**Job:**
What you return should be the line containing "[1182,495,1217,508] [1313,495,1350,508] [198,533,245,545]" and each line after it to the end of the records, copied exactly.

**Records to use:**
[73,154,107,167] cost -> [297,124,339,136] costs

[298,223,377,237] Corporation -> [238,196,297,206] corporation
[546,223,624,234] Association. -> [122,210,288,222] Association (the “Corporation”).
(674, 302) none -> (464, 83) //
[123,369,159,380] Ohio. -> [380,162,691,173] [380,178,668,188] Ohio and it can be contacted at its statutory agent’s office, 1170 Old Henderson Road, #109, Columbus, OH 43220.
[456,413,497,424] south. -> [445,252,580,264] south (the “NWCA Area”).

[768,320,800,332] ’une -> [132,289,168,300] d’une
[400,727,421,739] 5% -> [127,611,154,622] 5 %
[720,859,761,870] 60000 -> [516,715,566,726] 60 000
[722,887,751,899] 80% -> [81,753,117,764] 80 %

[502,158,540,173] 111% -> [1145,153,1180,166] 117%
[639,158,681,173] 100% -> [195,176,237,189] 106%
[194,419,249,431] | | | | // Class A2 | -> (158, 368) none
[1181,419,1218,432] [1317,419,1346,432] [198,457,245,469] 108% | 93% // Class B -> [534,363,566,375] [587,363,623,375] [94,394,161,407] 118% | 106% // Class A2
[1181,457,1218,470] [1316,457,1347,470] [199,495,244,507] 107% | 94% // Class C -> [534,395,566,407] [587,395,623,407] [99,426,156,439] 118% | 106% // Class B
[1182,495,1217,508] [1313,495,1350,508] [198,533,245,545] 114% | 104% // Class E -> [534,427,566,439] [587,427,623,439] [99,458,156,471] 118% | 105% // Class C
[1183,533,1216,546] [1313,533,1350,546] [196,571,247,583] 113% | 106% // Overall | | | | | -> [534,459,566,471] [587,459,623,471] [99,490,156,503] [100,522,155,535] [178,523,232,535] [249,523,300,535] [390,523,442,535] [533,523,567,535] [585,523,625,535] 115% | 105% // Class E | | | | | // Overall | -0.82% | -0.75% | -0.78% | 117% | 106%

**Solution for this exercise:**
[1182,495,1217,508] [1313,495,1350,508] [198,533,245,545] 114% | 104% // Class E -> [534,427,566,439] [587,427,623,439] [99,458,156,471] 118% | 105% // Class C
[1183,533,1216,546] [1313,533,1350,546] [196,571,247,583] 113% | 106% // Overall | | | | | -> [534,459,566,471] [587,459,623,471] [99,490,156,503] [100,522,155,535] [178,523,232,535] [249,523,300,535] [390,523,442,535] [533,523,567,535] [585,523,625,535] 115% | 105% // Class E | | | | | // Overall | -0.82% | -0.75% | -0.78% | 117% | 106%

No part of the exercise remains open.